Text to read:
- - - -
A Pamuk Primer

A PAMUK PRIMER
by Stephanie Yap

The Straits Times (Singapore)
October 15, 2006 Sunday

Despite Turkey’s hostile attitude towards Nobel laureate Orhan Pamuk,
the land of his birth is where his heart belongs

THE name Orhan Pamuk might not ring a bell for most people, but the
54-year-old Turkish writer, who was announced as the 2006 recipient
of the Nobel Prize in literature last Thursday, actually caused quite
an international hullabaloo last year.

In an interview with a Swiss newspaper in February that year, he made
the statement that ‘thirty thousand Kurds and one million Armenians
were killed in these lands, and nobody but me dares to talk about it’.

He was referring to the conflict between the Turkish Army and Kurdish
separatists in the 1980s and 1990s, and the mass killings of Armenians
in 1915. Turkey still does not acknowledge the Armenian slaughter
as genocide.
- - - -
Information supplied:
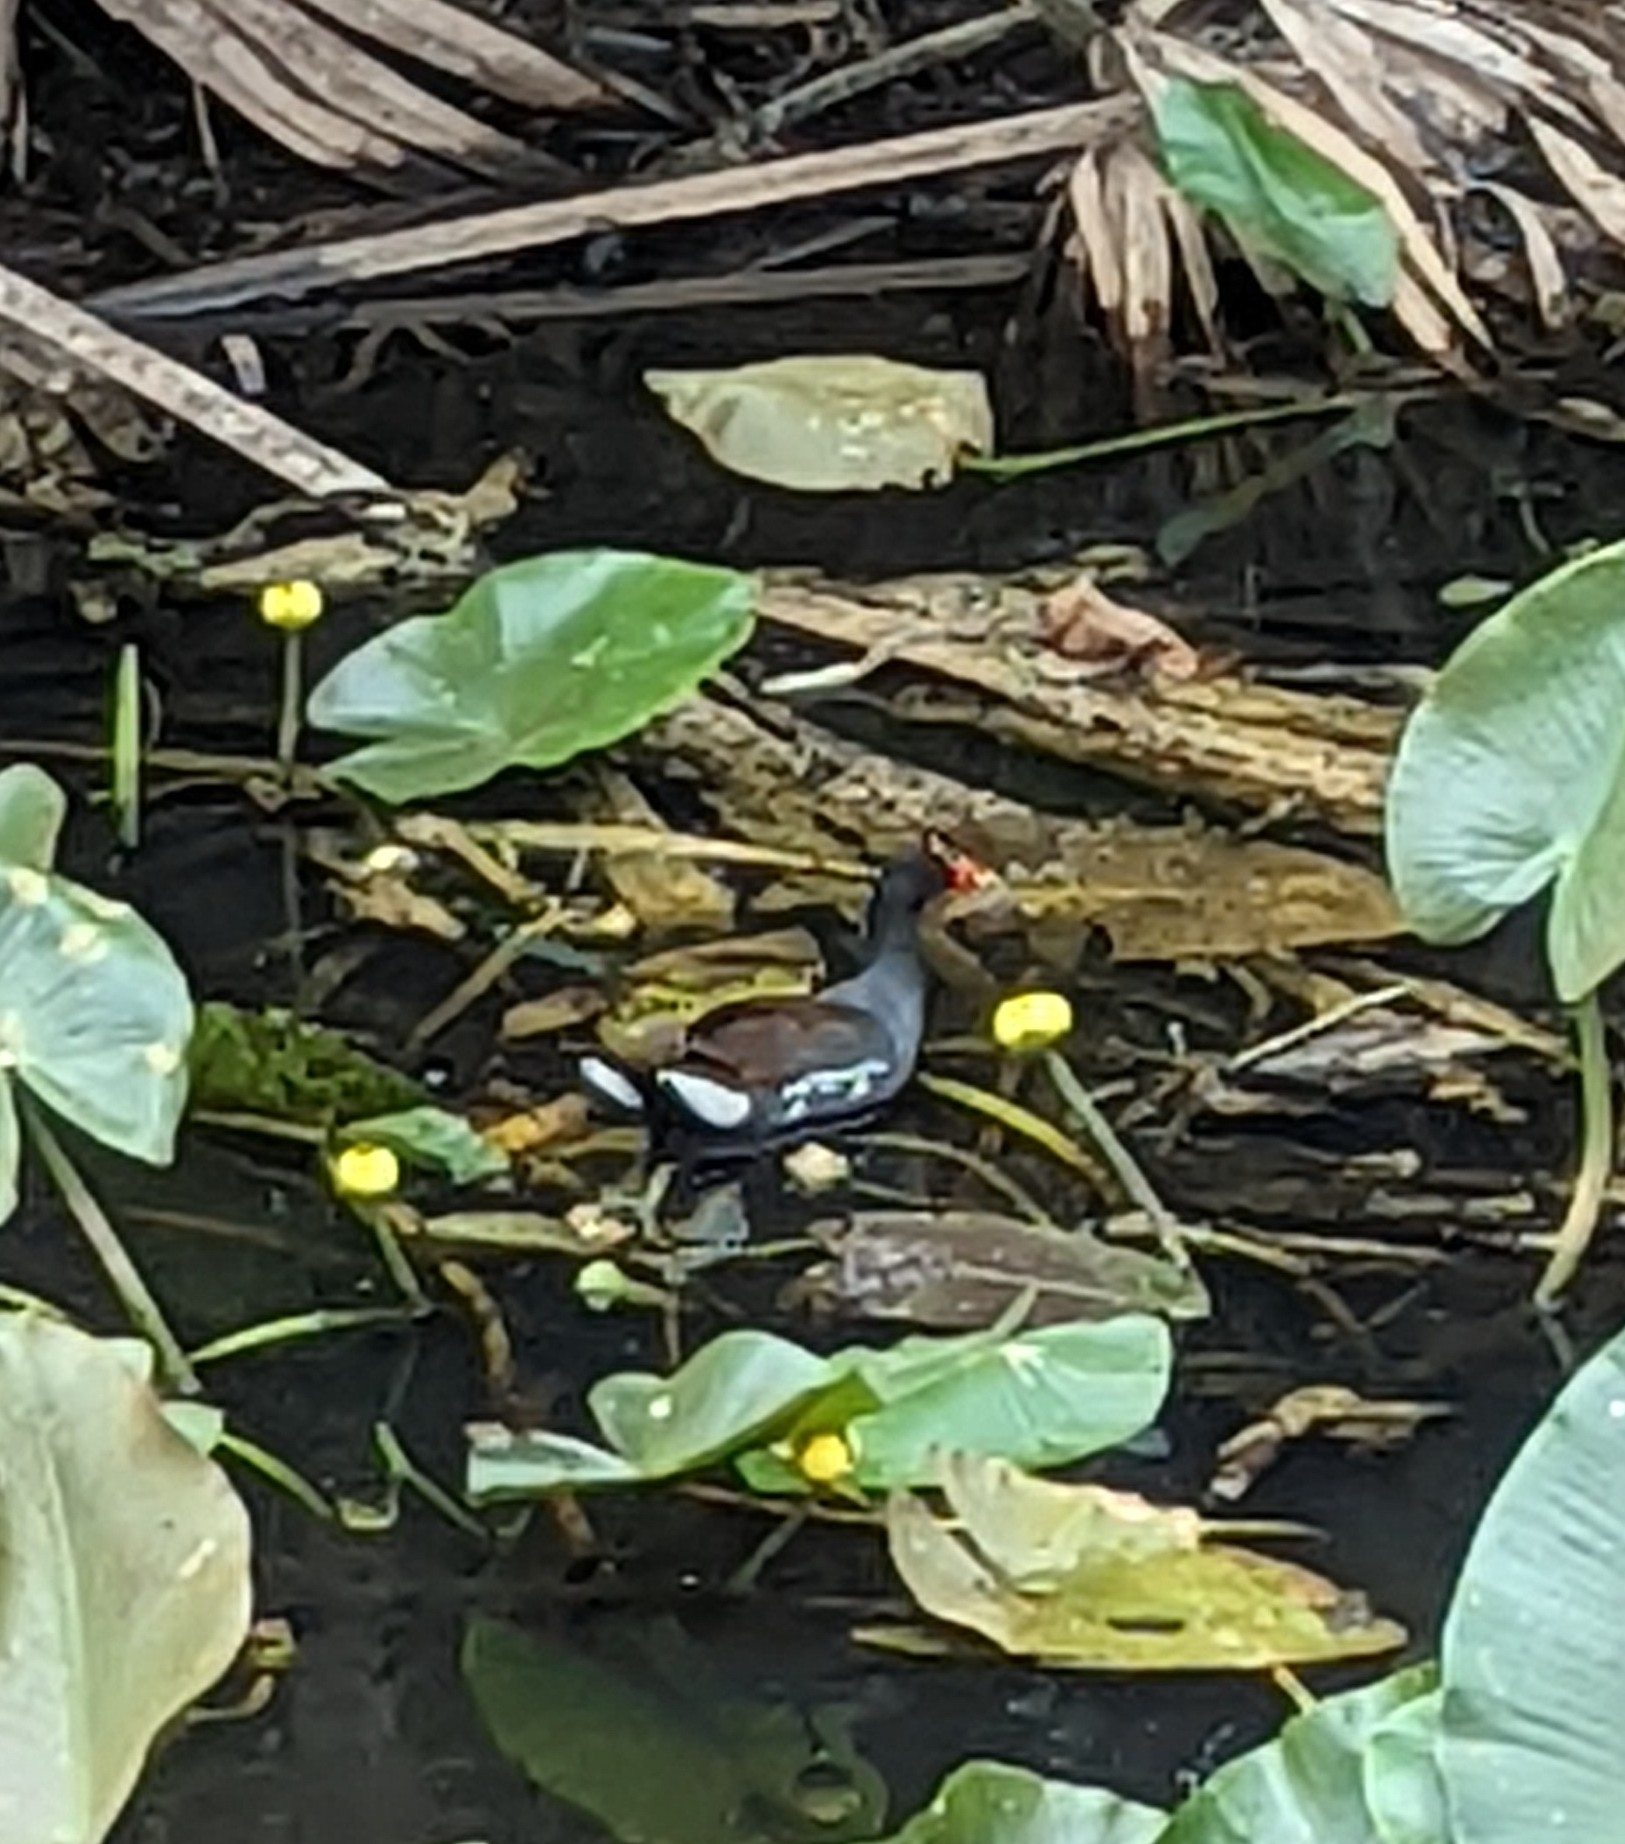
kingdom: Animalia
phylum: Chordata
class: Aves
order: Gruiformes
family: Rallidae
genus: Gallinula
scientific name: Gallinula chloropus
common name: Common moorhen
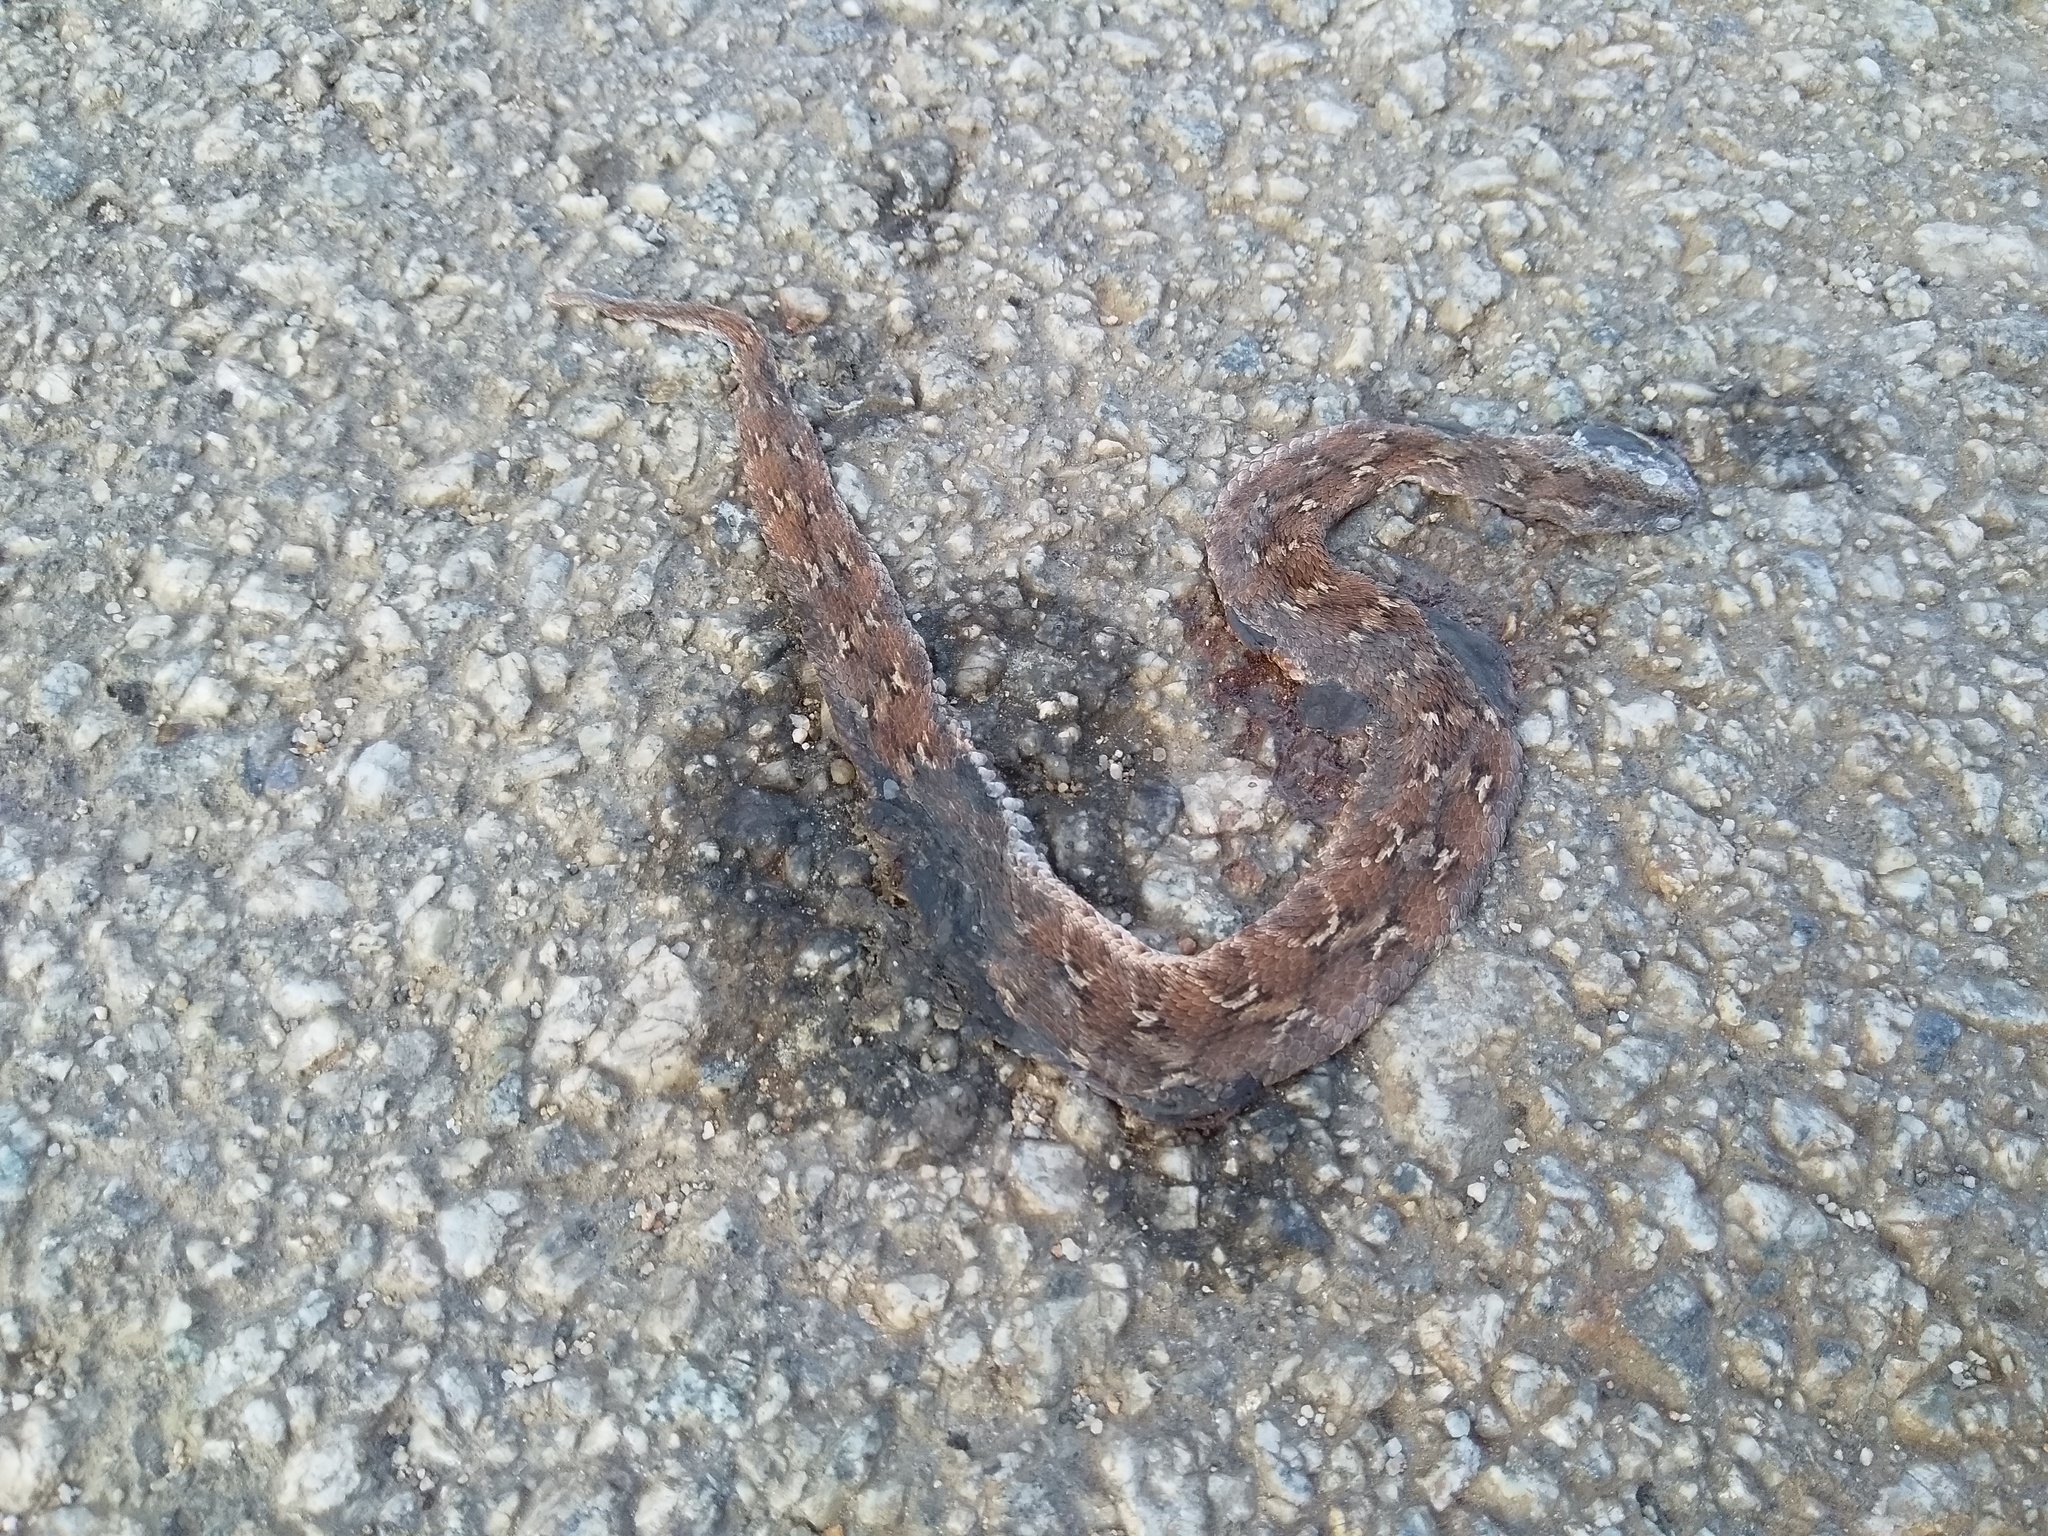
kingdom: Animalia
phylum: Chordata
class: Squamata
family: Viperidae
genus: Echis
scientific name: Echis carinatus
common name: Saw-scaled viper
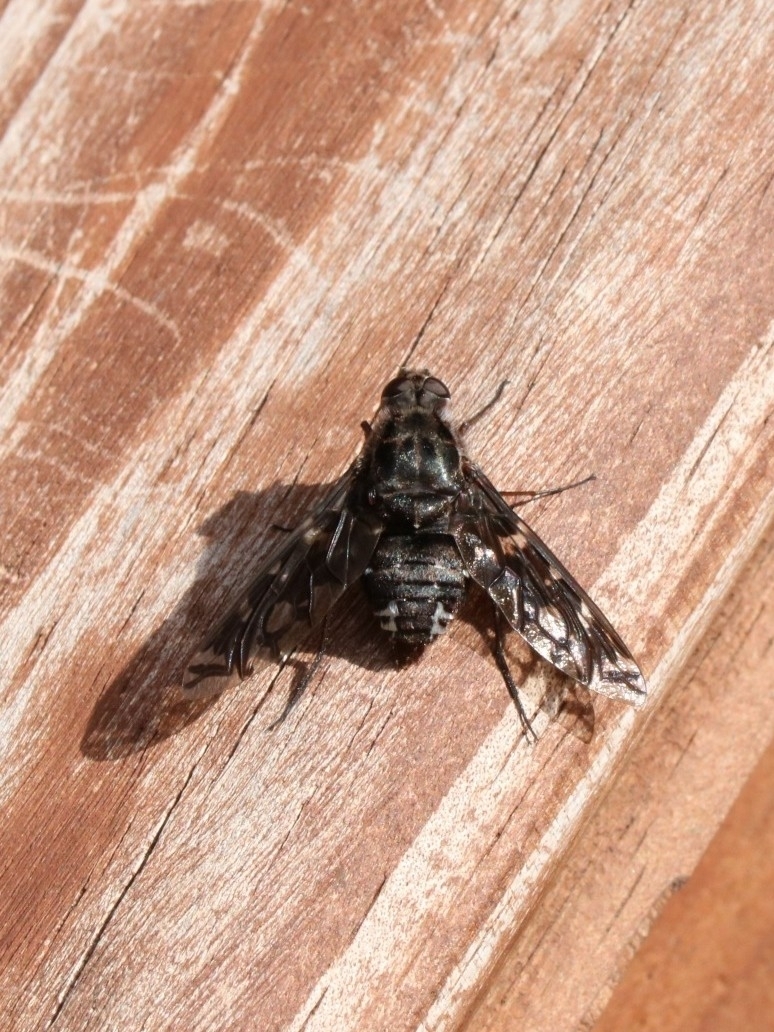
- - - -
Copy the Orhan Pamuk article word for word, starting at "The Straits Times" and ending at "talk about it’.". None of the rows are needed for this work.

Task solution:
The Straits Times (Singapore)
October 15, 2006 Sunday

Despite Turkey’s hostile attitude towards Nobel laureate Orhan Pamuk,
the land of his birth is where his heart belongs

THE name Orhan Pamuk might not ring a bell for most people, but the
54-year-old Turkish writer, who was announced as the 2006 recipient
of the Nobel Prize in literature last Thursday, actually caused quite
an international hullabaloo last year.

In an interview with a Swiss newspaper in February that year, he made
the statement that ‘thirty thousand Kurds and one million Armenians
were killed in these lands, and nobody but me dares to talk about it’.